_TEXT:_
○ ○ ○

Joe Biden’s Lead is Sizable (But Shrinking) in New National Poll

A day after a Monmouth University poll found longtime frontrunner Joe Biden trailing Bernie Sanders and Elizabeth Warren, an Emerson University poll has the former vice president on top by a comfortable margin.
Conducted between August 24th-26th with a 3.9 percent margin of error, the poll has 31 percent of Democratic primary voters favoring Biden, followed by Sanders (24 percent), Elizabeth Warren (15), Kamala Harris (10), and Andrew Yang (4). Pete Buttigieg, Cory Booker, and Tulsi Gabbard all drew 3 percent support; Beto O’Rourke drew 2 percent; and Amy Klobuchar, Julián Castro, and “Someone Else” all drew 1 percent. The rest of the field didn’t register a blip.
NATIONAL POLL: @JoeBiden leads the #DemocraticPrimary followed by @BernieSanders and @ewarren https://t.co/qmfriUs4Qh pic.twitter.com/QNgsVaEWHV
— Emerson Polling (@EmersonPolling) August 27, 2019
Though the 7-point gap between Biden and Sanders may seem like a comfortable margin, Emerson’s latest poll is yet another sign that Biden’s stranglehold on the primary may be weakening. Not only did Biden’s support drop 2 percentage points from the last time Emerson conducted a national poll in late July, Sanders gained 4 percentage points, closing the gap from 13 percentage points to 7 in less than a month.

○ ○ ○

_PROVIDED DATA:_

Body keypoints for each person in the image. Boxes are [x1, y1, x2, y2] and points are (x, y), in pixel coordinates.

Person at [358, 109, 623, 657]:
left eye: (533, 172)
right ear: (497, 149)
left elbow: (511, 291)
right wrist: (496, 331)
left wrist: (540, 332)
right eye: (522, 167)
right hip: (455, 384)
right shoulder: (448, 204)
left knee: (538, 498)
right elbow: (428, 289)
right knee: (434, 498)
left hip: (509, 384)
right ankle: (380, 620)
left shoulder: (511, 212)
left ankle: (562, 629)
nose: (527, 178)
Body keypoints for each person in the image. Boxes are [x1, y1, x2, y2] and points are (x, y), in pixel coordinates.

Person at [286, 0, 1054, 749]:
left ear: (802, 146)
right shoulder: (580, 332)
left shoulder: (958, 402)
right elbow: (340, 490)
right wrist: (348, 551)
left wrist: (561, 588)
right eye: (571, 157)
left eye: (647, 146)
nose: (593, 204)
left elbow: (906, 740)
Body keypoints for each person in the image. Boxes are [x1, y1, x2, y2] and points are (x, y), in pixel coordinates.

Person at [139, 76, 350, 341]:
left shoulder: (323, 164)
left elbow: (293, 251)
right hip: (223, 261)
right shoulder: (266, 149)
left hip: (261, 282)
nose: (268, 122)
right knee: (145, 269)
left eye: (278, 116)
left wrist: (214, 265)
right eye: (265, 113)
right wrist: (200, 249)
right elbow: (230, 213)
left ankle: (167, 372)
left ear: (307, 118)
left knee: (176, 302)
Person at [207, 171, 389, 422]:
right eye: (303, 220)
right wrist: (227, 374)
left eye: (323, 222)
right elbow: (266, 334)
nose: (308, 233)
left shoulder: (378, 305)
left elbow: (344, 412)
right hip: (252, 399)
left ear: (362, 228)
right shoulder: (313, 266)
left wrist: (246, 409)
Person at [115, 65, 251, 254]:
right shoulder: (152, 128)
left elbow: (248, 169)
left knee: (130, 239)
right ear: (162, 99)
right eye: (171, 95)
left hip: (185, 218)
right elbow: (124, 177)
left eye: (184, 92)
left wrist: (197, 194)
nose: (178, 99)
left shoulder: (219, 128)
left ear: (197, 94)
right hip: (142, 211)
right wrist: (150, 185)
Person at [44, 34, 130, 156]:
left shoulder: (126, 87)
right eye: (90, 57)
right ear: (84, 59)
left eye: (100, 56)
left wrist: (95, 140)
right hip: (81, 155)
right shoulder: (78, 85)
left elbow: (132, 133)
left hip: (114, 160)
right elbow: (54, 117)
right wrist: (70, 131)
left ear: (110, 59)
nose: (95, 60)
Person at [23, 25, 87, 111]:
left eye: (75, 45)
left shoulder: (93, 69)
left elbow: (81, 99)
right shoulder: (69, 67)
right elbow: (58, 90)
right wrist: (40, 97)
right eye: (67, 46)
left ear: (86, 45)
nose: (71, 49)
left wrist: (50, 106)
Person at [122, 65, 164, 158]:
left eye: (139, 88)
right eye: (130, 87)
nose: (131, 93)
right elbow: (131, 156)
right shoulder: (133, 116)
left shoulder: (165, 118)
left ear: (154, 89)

○ ○ ○

_WHAT THE TASK REQUIRES:_ Print the stretch of the poll article from "A day after" through "a comfortable margin." without changes.

_FINISHED EXERCISE:_
A day after a Monmouth University poll found longtime frontrunner Joe Biden trailing Bernie Sanders and Elizabeth Warren, an Emerson University poll has the former vice president on top by a comfortable margin.